Te lezen fragment ▸
Voor de staat van vluchtrouteaanduidingen in bestaande bouwwerken en als aanschrijvingsgrondslag wordt het hiervoor bedoelde voorschrift in artikel 2.6.9, eerste lid van overeenkomstige toepassing verklaard in artikel 5.2.1 van de bouwverordening.
Artikel 14 Flessengasinstallatie
Artikel 15 Rook- en warmteafvoerinstallatie
Artikel 16 Overdrukinstallatie
Artikel 17 Luchtbehandelingsinstallatie
Een brandweeringang moet door de brandweer te openen zijn met behulp van het bij de brandweer in gebruik zijnde sleutel- c.q. sleutelkluissysteem dan wel automatisch bij een brandmelding.
Alle werkzaamheden aan de bovenvermelde installaties moeten in een register worden vermeld. Dit register moet in het bouwwerk ter inzage liggen.
Artikel 20 Werkzaamheden, niet behorend tot de normale bedrijfsuitoefening
Bij het verrichten of doen verrichten van onderhouds-, herstellings-, wijzigings- of sloopwerkzaamheden, waarbij stoffen als bedoeld in de Regeling bouwbesluit 2003, of gereedschappen worden gebruikt, waarvan het gebruik aanleiding kan geven tot het ontstaan van brand, moeten voldoende maatregelen zijn getroffen tegen het ontstaan van brand.
Voordat de in het voorgaande lid genoemde werkzaamheden verricht worden in, op of aan een bouwwerk of installatie van een bouwwerk dat vanwege zijn kunstwaarde, wetenschappelijk of maatschappelijk belang bijzondere bescherming behoeft tegen brandgevaar, dient dit door de rechthebbende van dat bouwwerk aan burgemeester en wethouders te worden gemeld.
BIJLAGE 4 Gebruikseisen voor bouwwerken, niet zijnde een- en meergezinshuizen en woonwagens, behalve voor een- en meergezinshuizen en woonwagens waarin sprake is van een verminderde zelfredzaamheid van bewoners in combinatie met permanent toezicht op en begeleiding van bewoners.
Bijlage behorende bij artikel 6.2.1, tweede lid
Artikel 1 Uitgangen en vluchtwegen
De ingangen, doorgangen, uitgangen, nooduitgangen, gangpaden, galerijen, trappen, hellingbanen en vluchtwegen moeten te allen tijde over de minimaal vereiste breedte zijn vrijgehouden van obstakels en steeds voldoende stroef zijn.
Dit geldt eveneens voor het als verlengstuk van de vluchtwegen aan te merken gedeelte van het aansluitend terrein.
Een (nood)uitgangsdeur mag bij aanwezigheid van personen in het bouwwerk uitsluitend zodanig zijn gesloten, dat de uitgangsdeur van binnen uit ogenblikkelijk over de minimaal vereiste breedte kan worden geopend zonder dat hiertoe gebruik moet worden gemaakt van een sleutel of een ander los voorwerp.
Deuren en luiken die een brandwerende en/of rookwerende functie hebben, mogen niet langer in geopende stand worden gehouden dan voor het verkeer van personen of het vervoer van goederen noodzakelijk is, tenzij door middel van automatische inrichtingen die de deuren, resp. luiken, loslaten zodra een toestand intreedt waarin deze als brandwering en/of rookwering moeten dienen. Deze automatische inrichtingen behoeven de goedkeuring van burgemeester en wethouders.

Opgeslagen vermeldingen
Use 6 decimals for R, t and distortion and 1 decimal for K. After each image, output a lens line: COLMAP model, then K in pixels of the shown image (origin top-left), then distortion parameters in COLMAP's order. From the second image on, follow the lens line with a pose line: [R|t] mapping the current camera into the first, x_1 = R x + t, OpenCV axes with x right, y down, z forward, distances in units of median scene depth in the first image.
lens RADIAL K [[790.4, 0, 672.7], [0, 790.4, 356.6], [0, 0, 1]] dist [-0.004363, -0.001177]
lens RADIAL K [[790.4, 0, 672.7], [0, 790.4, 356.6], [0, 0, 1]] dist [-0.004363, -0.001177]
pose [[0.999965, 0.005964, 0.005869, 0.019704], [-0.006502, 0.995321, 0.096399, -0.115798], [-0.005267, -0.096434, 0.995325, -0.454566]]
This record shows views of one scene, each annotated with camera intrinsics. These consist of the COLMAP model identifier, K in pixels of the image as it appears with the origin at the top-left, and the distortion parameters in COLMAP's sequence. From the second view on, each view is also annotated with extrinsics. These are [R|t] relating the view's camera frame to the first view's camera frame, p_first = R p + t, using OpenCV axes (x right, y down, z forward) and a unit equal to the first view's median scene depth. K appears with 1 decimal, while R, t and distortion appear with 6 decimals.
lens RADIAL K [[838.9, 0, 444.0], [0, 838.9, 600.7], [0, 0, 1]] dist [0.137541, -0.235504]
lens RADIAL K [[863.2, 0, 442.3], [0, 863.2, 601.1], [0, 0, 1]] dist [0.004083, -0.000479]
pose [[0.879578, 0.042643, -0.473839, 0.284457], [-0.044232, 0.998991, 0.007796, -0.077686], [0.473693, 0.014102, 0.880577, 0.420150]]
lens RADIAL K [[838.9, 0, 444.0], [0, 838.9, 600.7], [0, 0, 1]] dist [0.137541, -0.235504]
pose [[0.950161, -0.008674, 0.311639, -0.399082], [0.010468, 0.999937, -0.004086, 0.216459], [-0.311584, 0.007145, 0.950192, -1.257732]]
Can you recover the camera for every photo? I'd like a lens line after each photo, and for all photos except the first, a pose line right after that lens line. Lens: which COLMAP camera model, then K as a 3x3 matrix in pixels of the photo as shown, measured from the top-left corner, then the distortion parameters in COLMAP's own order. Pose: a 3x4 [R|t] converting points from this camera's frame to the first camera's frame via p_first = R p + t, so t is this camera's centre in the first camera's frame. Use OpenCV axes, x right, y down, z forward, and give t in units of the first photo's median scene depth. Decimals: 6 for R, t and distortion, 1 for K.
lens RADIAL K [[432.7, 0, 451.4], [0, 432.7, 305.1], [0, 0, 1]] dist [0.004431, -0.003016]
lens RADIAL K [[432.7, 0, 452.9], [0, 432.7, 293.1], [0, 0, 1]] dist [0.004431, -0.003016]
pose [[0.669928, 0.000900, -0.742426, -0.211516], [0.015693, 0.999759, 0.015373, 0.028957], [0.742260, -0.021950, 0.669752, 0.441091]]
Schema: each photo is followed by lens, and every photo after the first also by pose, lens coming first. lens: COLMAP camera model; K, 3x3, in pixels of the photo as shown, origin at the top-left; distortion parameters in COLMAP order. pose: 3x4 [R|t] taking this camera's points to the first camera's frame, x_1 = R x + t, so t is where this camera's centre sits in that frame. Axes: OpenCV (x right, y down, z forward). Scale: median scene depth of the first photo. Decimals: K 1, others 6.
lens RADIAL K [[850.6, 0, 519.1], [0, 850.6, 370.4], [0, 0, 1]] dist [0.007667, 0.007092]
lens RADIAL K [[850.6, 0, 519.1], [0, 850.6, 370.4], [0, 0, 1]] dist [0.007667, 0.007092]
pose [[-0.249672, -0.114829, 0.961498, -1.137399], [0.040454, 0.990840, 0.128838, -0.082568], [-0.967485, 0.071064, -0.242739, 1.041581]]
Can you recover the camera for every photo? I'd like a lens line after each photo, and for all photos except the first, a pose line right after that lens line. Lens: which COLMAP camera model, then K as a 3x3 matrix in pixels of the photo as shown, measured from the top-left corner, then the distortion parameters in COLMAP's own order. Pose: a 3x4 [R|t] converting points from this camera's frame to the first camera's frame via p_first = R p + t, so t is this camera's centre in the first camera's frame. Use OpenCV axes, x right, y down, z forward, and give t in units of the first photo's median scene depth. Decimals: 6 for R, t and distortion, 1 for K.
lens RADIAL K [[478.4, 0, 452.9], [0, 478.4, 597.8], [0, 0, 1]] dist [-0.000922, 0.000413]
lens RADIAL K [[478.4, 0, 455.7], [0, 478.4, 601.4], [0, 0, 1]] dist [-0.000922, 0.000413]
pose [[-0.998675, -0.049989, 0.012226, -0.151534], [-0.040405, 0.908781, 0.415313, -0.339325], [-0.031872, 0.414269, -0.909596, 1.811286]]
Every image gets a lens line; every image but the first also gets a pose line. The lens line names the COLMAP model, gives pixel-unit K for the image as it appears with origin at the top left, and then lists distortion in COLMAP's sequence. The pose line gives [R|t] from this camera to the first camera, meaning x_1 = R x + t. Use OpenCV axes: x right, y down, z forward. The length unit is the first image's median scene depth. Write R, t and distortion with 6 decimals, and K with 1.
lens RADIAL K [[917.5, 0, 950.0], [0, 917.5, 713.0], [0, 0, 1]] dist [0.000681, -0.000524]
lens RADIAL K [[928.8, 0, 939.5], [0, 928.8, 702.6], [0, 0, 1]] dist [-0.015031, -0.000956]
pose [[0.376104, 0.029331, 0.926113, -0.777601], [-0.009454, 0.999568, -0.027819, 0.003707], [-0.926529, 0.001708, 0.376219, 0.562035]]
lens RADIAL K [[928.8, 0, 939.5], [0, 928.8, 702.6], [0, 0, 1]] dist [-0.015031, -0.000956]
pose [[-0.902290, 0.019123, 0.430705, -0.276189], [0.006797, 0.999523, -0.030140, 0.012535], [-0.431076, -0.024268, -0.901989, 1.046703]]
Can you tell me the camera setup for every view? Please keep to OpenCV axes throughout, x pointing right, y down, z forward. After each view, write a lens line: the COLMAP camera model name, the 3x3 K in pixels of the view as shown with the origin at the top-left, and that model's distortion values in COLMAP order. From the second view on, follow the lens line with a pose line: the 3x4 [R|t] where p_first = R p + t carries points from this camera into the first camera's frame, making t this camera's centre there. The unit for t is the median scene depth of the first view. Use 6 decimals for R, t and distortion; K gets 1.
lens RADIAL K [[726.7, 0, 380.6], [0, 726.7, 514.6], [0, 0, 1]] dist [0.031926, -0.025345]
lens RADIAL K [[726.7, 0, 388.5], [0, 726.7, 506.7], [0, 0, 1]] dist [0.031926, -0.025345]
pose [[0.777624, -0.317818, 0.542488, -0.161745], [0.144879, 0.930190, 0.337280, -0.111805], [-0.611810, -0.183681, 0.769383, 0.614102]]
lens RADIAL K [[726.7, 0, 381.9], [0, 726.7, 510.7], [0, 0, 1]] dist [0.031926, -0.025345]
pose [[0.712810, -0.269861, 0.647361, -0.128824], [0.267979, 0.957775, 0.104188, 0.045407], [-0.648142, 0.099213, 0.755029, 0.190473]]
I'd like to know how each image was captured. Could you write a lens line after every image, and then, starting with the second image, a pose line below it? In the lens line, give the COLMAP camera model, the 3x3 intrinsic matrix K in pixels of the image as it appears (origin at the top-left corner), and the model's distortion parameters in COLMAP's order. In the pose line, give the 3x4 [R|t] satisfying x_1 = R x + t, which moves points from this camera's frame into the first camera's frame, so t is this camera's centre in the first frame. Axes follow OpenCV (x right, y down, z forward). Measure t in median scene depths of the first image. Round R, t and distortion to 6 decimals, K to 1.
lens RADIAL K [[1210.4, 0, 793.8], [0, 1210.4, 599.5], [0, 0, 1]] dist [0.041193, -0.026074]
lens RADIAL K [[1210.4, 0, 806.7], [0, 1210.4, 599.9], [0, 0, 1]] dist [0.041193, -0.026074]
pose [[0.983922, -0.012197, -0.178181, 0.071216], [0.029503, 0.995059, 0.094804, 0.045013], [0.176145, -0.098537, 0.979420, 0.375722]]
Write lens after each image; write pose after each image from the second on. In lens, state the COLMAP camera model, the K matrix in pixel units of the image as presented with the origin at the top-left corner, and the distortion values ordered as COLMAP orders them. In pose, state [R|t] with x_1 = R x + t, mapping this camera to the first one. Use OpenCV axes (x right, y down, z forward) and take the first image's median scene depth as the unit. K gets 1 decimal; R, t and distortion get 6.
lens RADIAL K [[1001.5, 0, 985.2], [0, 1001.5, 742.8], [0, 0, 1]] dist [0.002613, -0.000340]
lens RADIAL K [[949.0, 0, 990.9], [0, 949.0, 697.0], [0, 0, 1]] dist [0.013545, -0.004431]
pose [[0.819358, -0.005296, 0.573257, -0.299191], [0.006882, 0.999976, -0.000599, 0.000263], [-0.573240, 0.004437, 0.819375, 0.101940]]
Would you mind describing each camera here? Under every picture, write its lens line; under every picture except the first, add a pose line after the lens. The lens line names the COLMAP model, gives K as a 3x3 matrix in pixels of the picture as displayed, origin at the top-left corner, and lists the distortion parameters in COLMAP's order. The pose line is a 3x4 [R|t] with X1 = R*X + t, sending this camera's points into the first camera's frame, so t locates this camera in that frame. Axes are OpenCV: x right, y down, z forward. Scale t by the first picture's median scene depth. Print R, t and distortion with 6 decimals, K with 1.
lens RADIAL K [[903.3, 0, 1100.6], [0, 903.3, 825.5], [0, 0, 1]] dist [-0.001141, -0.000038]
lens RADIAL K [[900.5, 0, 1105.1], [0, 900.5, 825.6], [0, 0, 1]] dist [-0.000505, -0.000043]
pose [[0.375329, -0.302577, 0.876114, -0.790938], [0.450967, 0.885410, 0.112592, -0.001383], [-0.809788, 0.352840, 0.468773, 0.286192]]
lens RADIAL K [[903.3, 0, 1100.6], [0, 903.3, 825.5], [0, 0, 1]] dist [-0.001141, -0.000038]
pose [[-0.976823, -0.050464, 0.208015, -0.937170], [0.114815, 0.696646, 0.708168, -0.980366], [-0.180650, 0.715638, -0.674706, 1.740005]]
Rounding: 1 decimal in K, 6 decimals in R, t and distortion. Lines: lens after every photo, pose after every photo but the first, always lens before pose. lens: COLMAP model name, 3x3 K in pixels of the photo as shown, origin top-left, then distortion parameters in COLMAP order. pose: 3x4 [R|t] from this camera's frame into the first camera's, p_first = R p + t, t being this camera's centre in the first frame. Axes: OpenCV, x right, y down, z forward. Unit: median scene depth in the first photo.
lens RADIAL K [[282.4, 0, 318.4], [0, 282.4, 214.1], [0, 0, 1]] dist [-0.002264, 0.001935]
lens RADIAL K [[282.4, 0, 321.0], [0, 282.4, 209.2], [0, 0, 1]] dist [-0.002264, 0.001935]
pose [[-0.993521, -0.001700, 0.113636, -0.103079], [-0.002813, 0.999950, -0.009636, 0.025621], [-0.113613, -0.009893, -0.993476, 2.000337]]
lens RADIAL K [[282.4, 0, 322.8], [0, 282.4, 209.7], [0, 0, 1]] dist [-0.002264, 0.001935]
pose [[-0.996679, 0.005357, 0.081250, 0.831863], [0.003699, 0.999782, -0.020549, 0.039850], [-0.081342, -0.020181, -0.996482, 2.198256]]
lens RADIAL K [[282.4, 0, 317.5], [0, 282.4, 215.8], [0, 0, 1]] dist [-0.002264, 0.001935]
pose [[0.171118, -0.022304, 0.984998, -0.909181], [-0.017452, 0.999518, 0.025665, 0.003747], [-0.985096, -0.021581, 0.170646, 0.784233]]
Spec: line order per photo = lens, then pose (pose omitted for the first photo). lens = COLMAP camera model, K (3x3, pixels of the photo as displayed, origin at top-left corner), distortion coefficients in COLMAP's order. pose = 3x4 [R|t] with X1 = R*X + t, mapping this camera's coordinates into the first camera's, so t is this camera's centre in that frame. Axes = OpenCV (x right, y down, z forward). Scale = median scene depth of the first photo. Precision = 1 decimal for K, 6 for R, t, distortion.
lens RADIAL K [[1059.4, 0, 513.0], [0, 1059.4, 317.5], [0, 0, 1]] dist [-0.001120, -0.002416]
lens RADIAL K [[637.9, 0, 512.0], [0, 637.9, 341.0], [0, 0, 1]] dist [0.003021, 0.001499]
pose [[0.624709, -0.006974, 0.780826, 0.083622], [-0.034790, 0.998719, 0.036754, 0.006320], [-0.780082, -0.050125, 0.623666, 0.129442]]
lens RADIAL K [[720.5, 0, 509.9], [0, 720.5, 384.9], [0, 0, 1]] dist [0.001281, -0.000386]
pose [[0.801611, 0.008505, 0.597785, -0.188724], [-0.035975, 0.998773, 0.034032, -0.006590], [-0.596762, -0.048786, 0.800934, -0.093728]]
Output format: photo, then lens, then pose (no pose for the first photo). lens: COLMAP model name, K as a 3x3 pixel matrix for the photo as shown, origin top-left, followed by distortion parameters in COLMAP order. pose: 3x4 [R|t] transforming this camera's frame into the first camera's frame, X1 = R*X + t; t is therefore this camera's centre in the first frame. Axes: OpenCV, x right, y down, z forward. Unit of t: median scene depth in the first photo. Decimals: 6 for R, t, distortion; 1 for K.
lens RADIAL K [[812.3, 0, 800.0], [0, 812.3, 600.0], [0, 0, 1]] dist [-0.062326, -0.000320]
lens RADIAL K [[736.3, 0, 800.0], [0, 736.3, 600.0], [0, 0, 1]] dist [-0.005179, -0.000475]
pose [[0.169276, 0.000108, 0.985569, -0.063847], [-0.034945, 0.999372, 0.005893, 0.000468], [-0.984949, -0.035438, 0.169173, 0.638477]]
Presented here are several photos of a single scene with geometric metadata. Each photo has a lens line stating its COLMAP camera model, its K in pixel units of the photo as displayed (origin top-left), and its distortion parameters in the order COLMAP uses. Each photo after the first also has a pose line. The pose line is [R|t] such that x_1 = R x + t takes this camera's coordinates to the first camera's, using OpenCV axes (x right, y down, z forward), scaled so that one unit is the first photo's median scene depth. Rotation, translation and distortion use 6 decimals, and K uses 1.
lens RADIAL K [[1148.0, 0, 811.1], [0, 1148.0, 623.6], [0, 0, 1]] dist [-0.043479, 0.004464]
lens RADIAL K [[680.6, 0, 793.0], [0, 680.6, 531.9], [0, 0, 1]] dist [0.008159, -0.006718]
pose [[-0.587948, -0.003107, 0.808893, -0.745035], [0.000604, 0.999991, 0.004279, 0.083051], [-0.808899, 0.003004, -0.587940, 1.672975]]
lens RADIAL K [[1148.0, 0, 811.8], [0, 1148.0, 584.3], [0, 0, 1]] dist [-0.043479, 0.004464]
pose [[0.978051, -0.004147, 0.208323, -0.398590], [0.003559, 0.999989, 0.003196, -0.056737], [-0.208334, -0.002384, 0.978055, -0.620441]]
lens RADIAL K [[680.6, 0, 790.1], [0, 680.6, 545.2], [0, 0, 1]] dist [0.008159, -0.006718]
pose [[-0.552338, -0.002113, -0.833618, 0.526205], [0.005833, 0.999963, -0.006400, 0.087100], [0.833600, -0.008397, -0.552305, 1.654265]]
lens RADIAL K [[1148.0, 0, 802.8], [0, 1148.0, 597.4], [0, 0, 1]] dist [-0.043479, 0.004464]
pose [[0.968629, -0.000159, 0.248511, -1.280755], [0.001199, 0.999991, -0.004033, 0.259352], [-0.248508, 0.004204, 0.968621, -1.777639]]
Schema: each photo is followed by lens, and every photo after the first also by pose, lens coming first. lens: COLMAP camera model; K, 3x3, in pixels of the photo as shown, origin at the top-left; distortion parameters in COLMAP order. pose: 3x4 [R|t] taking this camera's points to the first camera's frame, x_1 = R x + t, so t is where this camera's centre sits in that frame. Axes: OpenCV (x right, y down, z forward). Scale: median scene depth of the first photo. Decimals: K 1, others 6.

Het vraagstuk ▸
Schrijf uit het fragment over brandveiligheidseisen woordelijk over: begin bij de woorden "Voor de staat" en stop na "van de bouwverordening.".

Antwoordvak ▸
Voor de staat van vluchtrouteaanduidingen in bestaande bouwwerken en als aanschrijvingsgrondslag wordt het hiervoor bedoelde voorschrift in artikel 2.6.9, eerste lid van overeenkomstige toepassing verklaard in artikel 5.2.1 van de bouwverordening.